In the records below, find the line containing "Qtr3, Radhya Staples: 7921.72 -> 10400". Restate it and all the lines after it exactly, and omit the rest.

[Dataset items]

=== Begin Enclosure ===

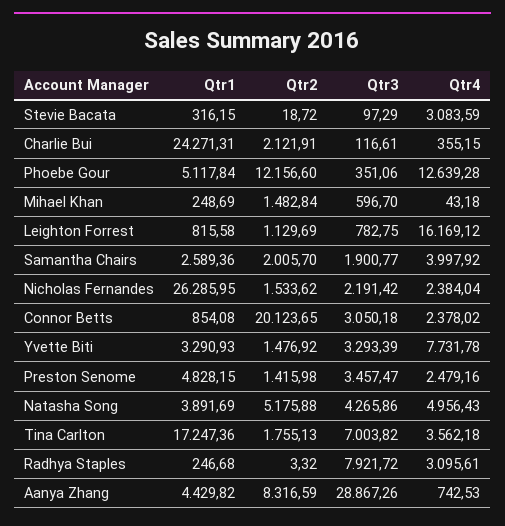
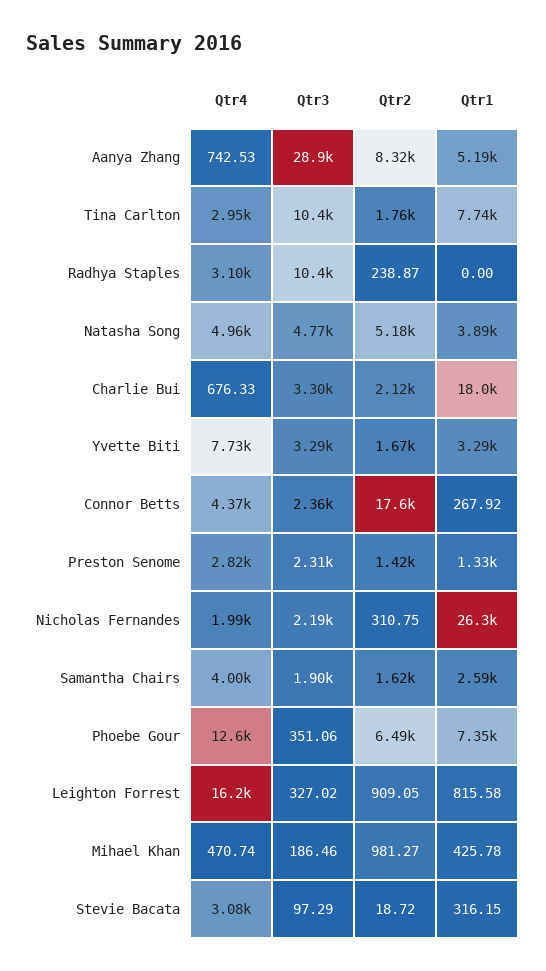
Qtr1, Charlie Bui: 24271.31 -> 18000
Qtr3, Charlie Bui: 116.61 -> 3300
Qtr4, Charlie Bui: 355.15 -> 676.33
Qtr1, Phoebe Gour: 5117.84 -> 7350
Qtr2, Phoebe Gour: 12156.6 -> 6490
Qtr1, Mihael Khan: 248.69 -> 425.78
Qtr2, Mihael Khan: 1482.84 -> 981.27
Qtr3, Mihael Khan: 596.7 -> 186.46
Qtr4, Mihael Khan: 43.18 -> 470.74
Qtr2, Leighton Forrest: 1129.69 -> 909.05
Qtr3, Leighton Forrest: 782.75 -> 327.02
Qtr2, Samantha Chairs: 2005.7 -> 1620
Qtr2, Nicholas Fernandes: 1533.62 -> 310.75
Qtr4, Nicholas Fernandes: 2384.04 -> 1990
Qtr1, Connor Betts: 854.08 -> 267.92
Qtr2, Connor Betts: 20123.65 -> 17600
Qtr3, Connor Betts: 3050.18 -> 2360
Qtr4, Connor Betts: 2378.02 -> 4370
Qtr2, Yvette Biti: 1476.92 -> 1670
Qtr1, Preston Senome: 4828.15 -> 1330
Qtr3, Preston Senome: 3457.47 -> 2310
Qtr4, Preston Senome: 2479.16 -> 2820
Qtr3, Natasha Song: 4265.86 -> 4770
Qtr1, Tina Carlton: 17247.36 -> 7740
Qtr3, Tina Carlton: 7003.82 -> 10400
Qtr4, Tina Carlton: 3562.18 -> 2950
Qtr1, Radhya Staples: 246.68 -> 0
Qtr2, Radhya Staples: 3.32 -> 238.87
Qtr3, Radhya Staples: 7921.72 -> 10400
Qtr1, Aanya Zhang: 4429.82 -> 5190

=== End Enclosure ===

#### [ANSWER TO THIS TASK]
Qtr3, Radhya Staples: 7921.72 -> 10400
Qtr1, Aanya Zhang: 4429.82 -> 5190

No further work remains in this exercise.